80% will be in the sealed brood, ie 320 mites.
In July the brood nest is huge, even in my native type colonies it can be over 30,000 eggs, larvae and pupae. Others may have a brood nest double that size.
If I make another assumption that the queen lays at the same rate every day, capped brood will be about 60% of the total brood area so the 320 mites will be distributed among 30,000 * 0.6 = 18,000 cells. This amounts to 1.8% of cells affected.
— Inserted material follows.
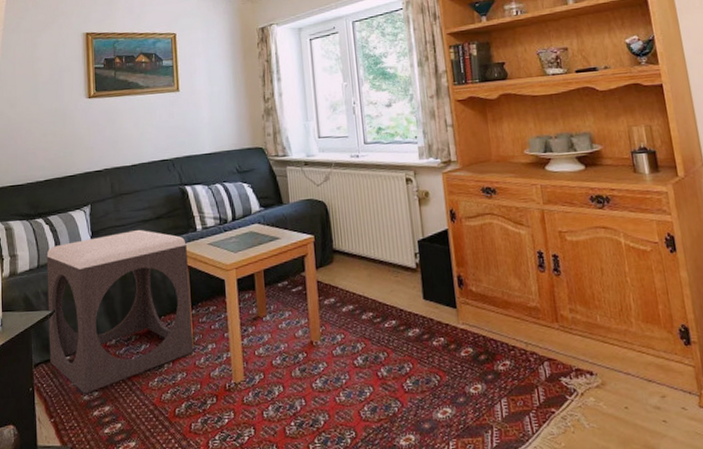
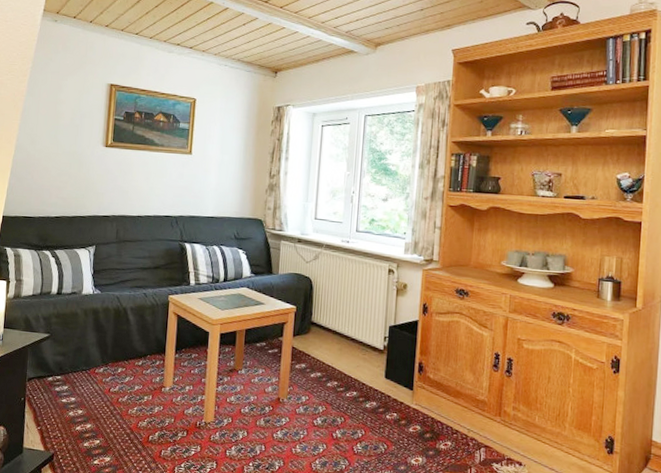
footstool: present [46,229,194,394] -> none [43,275,179,411]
In addition it is known that varroa mites are 12 times more likely to be found in drone brood and there is usually lots of drone brood in a colony in July so the percentage of worker brood affected is probably much less than 1.8%
In September the calculations change quite a bit.
The queen is laying less and the brood nest is often down to 10,000 or so.
The varroa population is now 1600 of which 80%, 1280 are under cappings. There is little or no drone brood present.
The varroa now affects 10,000 * 0.6 = 6000 cells ie 21% of the brood affected. (assuming 1 mite per cell rather than multiple occupancy)
If you start with 1000 mites in July the percentage of brood affected is 4.4% in July but rises to 53.3% in September based on these assumptions.